Upper bounds on the size of $\operatorname{Aut}(G)$
Solution 1:
Even without the classification of finite simple groups, quite reasonable bounds are known, for example in work of P.M. Neumann. If the group $G$ can be generated by $r$ but no fewer elements, then no automorphism of $G$ can fix the $r$ given generators, so there are at most $\prod_{j=1}^{r} (|G|-j)$ different automorphisms of $G,$ since the $r$ generators must have distinct images, none of which is the identity. As P.M. Neumann has observed, $G$ can always by generated by ${\rm log}_{2}(|G|)$ or fewer elements, so we have $r \leq \lfloor {\rm log}_{2}(|G|) \rfloor .$ For $|G| >4,$ this always gives a strictly better bound for the size of ${\rm Aut}(G)$ than $(|G|-1)!.$ For large $|G|,$ it is much better. Using the classification of finite simple groups, much better bounds are known.
Later edit: Perhaps I could outline Neumann's argument, since it is quite elementary, and I do not remember a reference: Let $\{x_1, x_2, \ldots, x_r \}$ be a minimal generating set for $G$ and let $G_i = \langle x_1, x_2, \ldots, x_i \rangle $ for $i >0,$ $G_{0} = \{ e \}.$ Then for $1 \leq i \leq r,$ we have $|G_i| > |G_{i-1}|$ by minimality of the generating set. Furthermore, $|G_i|$ is divisible by $|G_{i-1}|$ by Lagrange's theorem, so $|G_i| \geq 2|G_{i-1}|.$ Hence $|G| = |G_r| \geq 2^r.$
Solution 2:
I believe this is an exercise in Wielandt's permutation groups book.
$\newcommand{\Aut}{\operatorname{Aut}}\newcommand{\Sym}{\operatorname{Sym}}\Aut(G) \leq \Sym(G\setminus\{1\})$ and so if $|\Aut(G)|=(|G|-1)!$, then $\Aut(G) = \Sym(G\setminus\{1\})$ acts $|G|-1$-transitively on the non-identity elements of G. This means the elements of G are indistinguishable. Heck even subsets of the same size (not containing the identity) are indistinguishable. I finish it below:
In particular, every non-identity element of G has the same order, p, and G has no proper, non-identity characteristic subgroups, like $Z(G)$, so G is an elementary abelian p-group. However, the automorphism group is $\newcommand{\GL}{\operatorname{GL}}\GL(n,p)$ which, for $p \geq 3, n\geq 2$, only acts at most $n-1$-transitively since it cannot send a basis to a non-basis. The solutions of $p^n-1 \leq n-1, p \geq 3, n \geq 2$ are quite few: none. Obviously $\GL(1,p)$ has order $p-1$ which is very rarely equal to $(p-1)!$, when $p=2, 3$. $\GL(n,2)$ still can only act $n$-transitively if $2^n-1 > n+1$, since once a basis's image is specified, the other points are determined, and the solutions of $2^n-1 \leq n+1$ are also limited: $n=1,2$. Thus the cyclic groups of order 1,2,3 and the Klein four group are the only examples.
Solution 3:
I think I have found a different solution. Is this correct?

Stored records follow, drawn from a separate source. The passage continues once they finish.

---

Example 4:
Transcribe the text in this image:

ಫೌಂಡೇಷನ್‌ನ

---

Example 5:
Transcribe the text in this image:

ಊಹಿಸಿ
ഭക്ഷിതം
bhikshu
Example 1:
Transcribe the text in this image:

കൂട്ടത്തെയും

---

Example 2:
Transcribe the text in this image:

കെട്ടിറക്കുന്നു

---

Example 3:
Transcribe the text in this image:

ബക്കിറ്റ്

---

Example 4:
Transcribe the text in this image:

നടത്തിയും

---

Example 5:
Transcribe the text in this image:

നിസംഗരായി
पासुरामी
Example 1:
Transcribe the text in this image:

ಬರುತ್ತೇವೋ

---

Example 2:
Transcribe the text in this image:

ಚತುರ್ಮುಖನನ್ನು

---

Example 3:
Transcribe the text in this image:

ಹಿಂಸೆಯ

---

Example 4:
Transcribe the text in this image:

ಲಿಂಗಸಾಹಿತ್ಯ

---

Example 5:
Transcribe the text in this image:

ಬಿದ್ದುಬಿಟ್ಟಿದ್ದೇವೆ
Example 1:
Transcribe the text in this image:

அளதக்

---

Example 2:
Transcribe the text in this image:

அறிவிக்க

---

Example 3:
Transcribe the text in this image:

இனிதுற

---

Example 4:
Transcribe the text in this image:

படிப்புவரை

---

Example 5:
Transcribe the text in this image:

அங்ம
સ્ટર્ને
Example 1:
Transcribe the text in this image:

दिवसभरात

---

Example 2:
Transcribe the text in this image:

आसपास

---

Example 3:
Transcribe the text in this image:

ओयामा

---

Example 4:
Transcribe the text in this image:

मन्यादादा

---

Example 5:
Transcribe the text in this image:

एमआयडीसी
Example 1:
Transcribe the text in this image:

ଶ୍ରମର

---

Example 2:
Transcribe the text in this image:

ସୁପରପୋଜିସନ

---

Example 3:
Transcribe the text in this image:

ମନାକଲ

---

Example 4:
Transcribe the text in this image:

Suppose that $G$ is a group and $|G| > 4$. To prove that $|\operatorname{Aut}(G)| < (|G| - 1)!$, it is enough to find a bijection $f: G \rightarrow G$ with $f(1) = 1$ that is not an automorphism.
First of all, let $a$ be some nonidentity element of $G$. Let $b \in G \backslash \{1, a, a^{-1}\}$ and $x \in G \backslash\{1,a,b, ab\}$. Define the map $f: G \rightarrow G$ by $f(ab) = x$, $f(x) = ab$ and $f(g) = g$ for rest of the elements in $G$. Then $f$ is a bijection that fixes $1$, but $f(ab) \neq f(a)f(b)$ because $x \neq ab$.
Solution 4:
Consider $G$ as a subgroup of $S_{|G|}=S$ via the regular representation. Then the normalizer of $G$ is the holomorph of $G$, and saying $|Aut(G)|=(|G|-1)!$ is the same as saying that $N_S(G)=S$. In other words, $G$ is a normal subgroup of order $n$ in $S_n$. This can only happen for $n<5$, and you get the following four groups: trivial, order 2, order 3, Klein 4.